A safra 2024/25 de cana-de-açúcar no Brasil deve atingir 676,9 milhões de toneladas, conforme dados divulgados pela Companhia Nacional de Abastecimento (Conab) nesta quinta-feira (17/4). Apesar da queda de 5,1% em relação ao ciclo anterior, o volume representa o segundo maior registrado na série histórica. O declínio ocorre, apesar do aumento de 5,2% na área colhida, que alcançou 8,77 milhões de hectares.

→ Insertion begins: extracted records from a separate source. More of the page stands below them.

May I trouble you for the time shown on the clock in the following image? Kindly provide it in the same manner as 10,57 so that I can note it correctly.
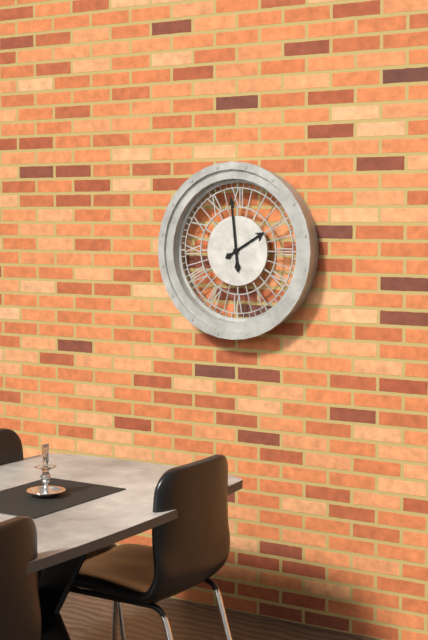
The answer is 1,59
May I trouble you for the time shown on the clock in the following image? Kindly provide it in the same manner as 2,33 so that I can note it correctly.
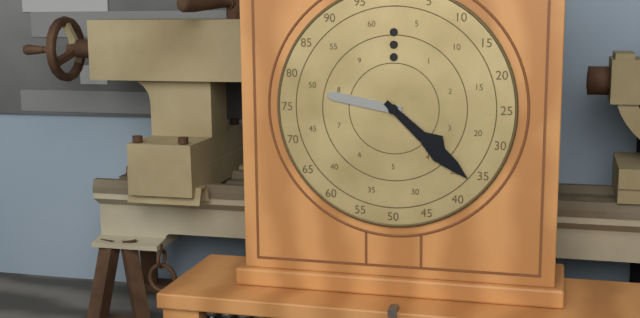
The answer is 9,22
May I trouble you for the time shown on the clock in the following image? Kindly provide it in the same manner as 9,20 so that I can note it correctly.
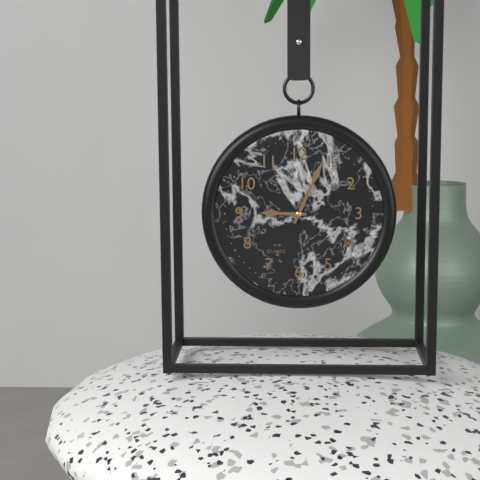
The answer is 9,04
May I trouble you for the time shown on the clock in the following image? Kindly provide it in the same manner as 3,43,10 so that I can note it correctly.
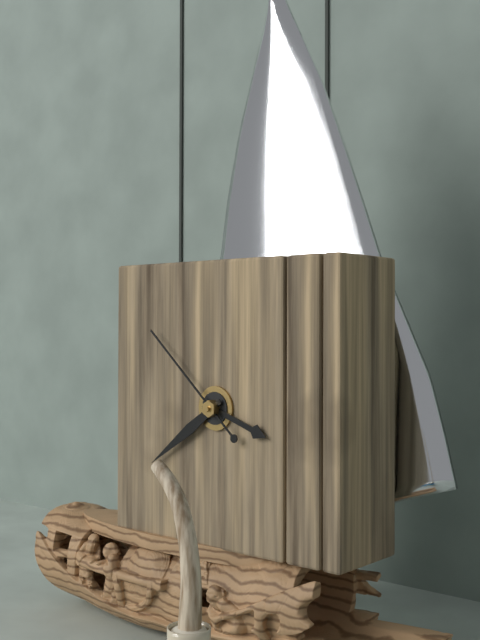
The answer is 3,39,52
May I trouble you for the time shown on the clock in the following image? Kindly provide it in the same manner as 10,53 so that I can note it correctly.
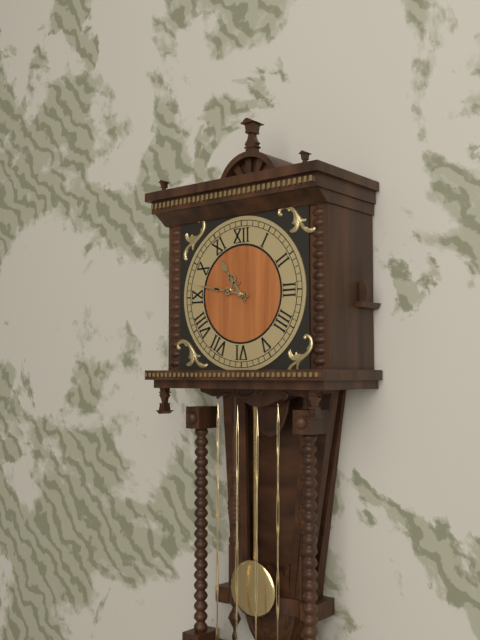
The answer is 10,47
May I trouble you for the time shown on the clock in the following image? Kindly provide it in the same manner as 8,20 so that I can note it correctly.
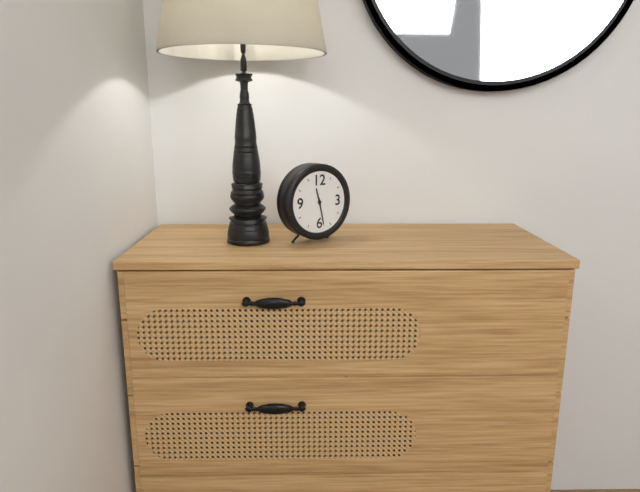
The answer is 11,28
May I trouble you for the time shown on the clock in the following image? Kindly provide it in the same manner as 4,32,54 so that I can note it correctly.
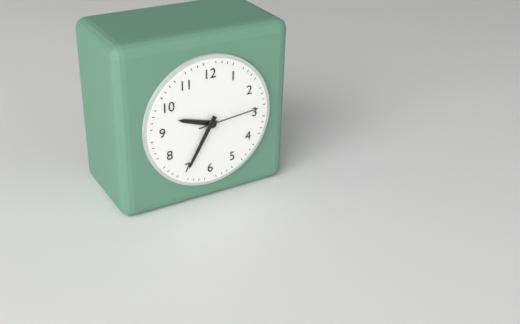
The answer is 9,35,14
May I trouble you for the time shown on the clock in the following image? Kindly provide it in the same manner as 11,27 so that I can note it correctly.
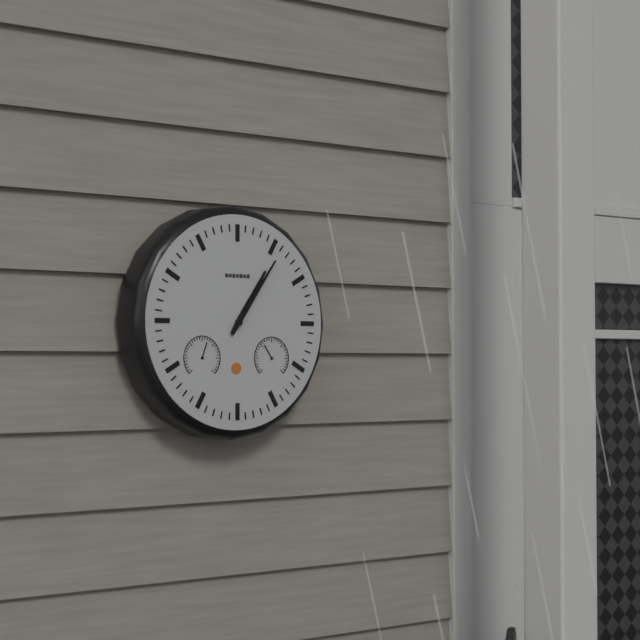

Impacto climático e ambiental

A produtividade média nacional ficou em 77.223 kg por hectare, o que representa uma redução de 9,8% em comparação com a safra anterior. Segundo a Conab, essa diminuição é atribuída aos baixos índices de precipitação e às altas temperaturas observadas na Região Centro-Sul, que é responsável por 91% da produção do país. Esses fatores, somados às queimadas nos canaviais, prejudicaram significativamente o desempenho da safra. O fogo consumiu diversas áreas em pleno ciclo de produção, afetando diretamente os rendimentos.

Desempenho regional

O levantamento também revela um desempenho desigual entre as regiões produtoras. As regiões Norte e Nordeste apresentaram um crescimento modesto, com um aumento de 1,6% na área plantada, mas uma leve redução de 3,3% na produção total, totalizando 58,4 milhões de toneladas. Por outro lado, a Região Centro-Sul, apesar da expansão de 5,6% na área cultivada, registrou uma queda de 5,2% na produção, somando 618,6 milhões de toneladas.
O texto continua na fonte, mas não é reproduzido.